The literature on GPi DBS in PD has been comprehensively reviewed, including the anatomy, physiology and potential pitfalls that may be encountered during surgical targeting and post-operative management. Here, we review and address the implications of lead location on GPi DBS outcomes. Additionally, we provide a summary of randomized controlled clinical trials conducted on DBS in PD, together with expert commentary on potential applications of the GPi as target. Finally, we highlight future technologies that will likely impact GPi DBS, including closed-loop adaptive approaches (e.g. sensing-stimulating capabilities), advanced methods for image-based targeting and advances in DBS programming, including directional leads and pulse shaping.

Results

There are important disease characteristics and factors to consider prior to selecting the GPi as the DBS target of PD surgery. Prior to and during implantation of the leads it is critical to consider the neuroanatomy, which can be defined through the combination of image-based targeting and intraoperative microelectrode recording strategies.
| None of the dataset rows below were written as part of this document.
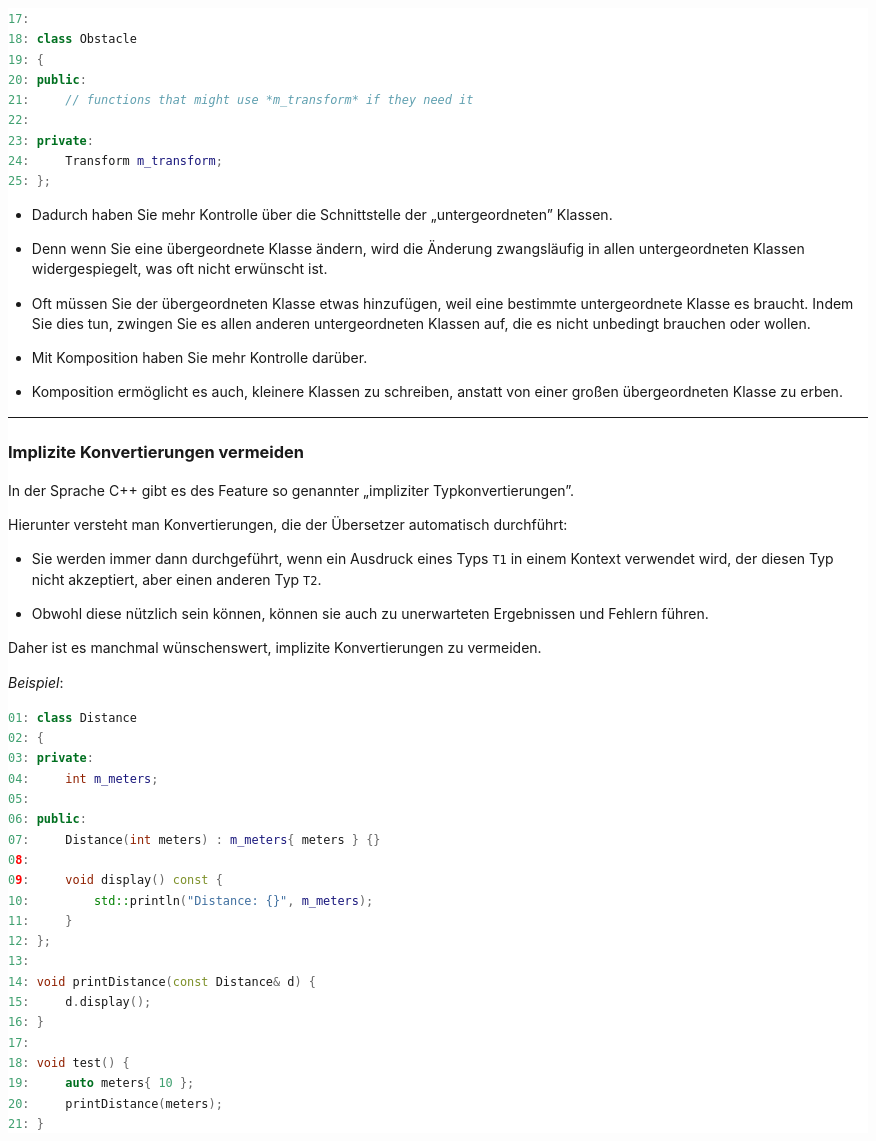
 ```cpp
17: 
18: class Obstacle
19: {
20: public:
21:     // functions that might use *m_transform* if they need it
22: 
23: private:
24:     Transform m_transform;
25: };
```

  * Dadurch haben Sie mehr Kontrolle über die Schnittstelle der &bdquo;untergeordneten&rdquo; Klassen.

  * Denn wenn Sie eine übergeordnete Klasse ändern, wird die Änderung zwangsläufig in allen untergeordneten Klassen widergespiegelt, was oft nicht erwünscht ist.

  * Oft müssen Sie der übergeordneten Klasse etwas hinzufügen, weil eine bestimmte untergeordnete Klasse es braucht. Indem Sie dies tun, zwingen Sie es allen anderen untergeordneten Klassen auf, die es nicht unbedingt brauchen oder wollen.

  * Mit Komposition haben Sie mehr Kontrolle darüber.

  * Komposition ermöglicht es auch, kleinere Klassen zu schreiben, anstatt von einer großen übergeordneten Klasse zu erben.

---

### Implizite Konvertierungen vermeiden <a name="link24"></a>

In der Sprache C++ gibt es des Feature so genannter &bdquo;impliziter Typkonvertierungen&rdquo;.

Hierunter versteht man Konvertierungen, die der Übersetzer automatisch durchführt:

  * Sie werden immer dann durchgeführt, wenn ein Ausdruck eines Typs `T1` in einem Kontext verwendet wird,
  der diesen Typ nicht akzeptiert, aber einen anderen Typ `T2`.

  * Obwohl diese nützlich sein können, können sie auch zu unerwarteten Ergebnissen und Fehlern führen.

Daher ist es manchmal wünschenswert, implizite Konvertierungen zu vermeiden.

*Beispiel*:

```cpp
01: class Distance
02: {
03: private:
04:     int m_meters;
05: 
06: public:
07:     Distance(int meters) : m_meters{ meters } {}
08: 
09:     void display() const {
10:         std::println("Distance: {}", m_meters);
11:     }
12: };
13: 
14: void printDistance(const Distance& d) {
15:     d.display();
16: }
17: 
18: void test() {
19:     auto meters{ 10 };
20:     printDistance(meters);
21: }
```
There is an increasing body of literature on GPi DBS in patients with PD suggesting both short- and long-term benefits. Understanding the GPi target can be useful in choosing between the subthalamic (STN), GPi and ventralis intermedius nucleus as lead locations to address the motor symptoms and complications of PD.

Conclusion

GPi DBS can be effectively used in select cases of PD. As the ongoing DBS target debate continues (GPi vs. STN as DBS target), clinicians should keep in mind that GPi DBS has been shown to be an effective treatment strategy for a variety of symptoms, including bradykinesia, rigidity and tremor control. GPi DBS also has an important, direct anti-dyskinetic effect. GPi DBS is easier to program in the outpatient setting and will allow for more flexibility in medication adjustments (e.g. levodopa). Emerging technologies, including GPi closed-loop systems, advanced tractography-based targeting and enhanced programming strategies, will likely be future areas of GPi DBS expansion. We conclude that although the GPi as DBS target may not be appropriate for all PD patients, it has specific clinical advantages.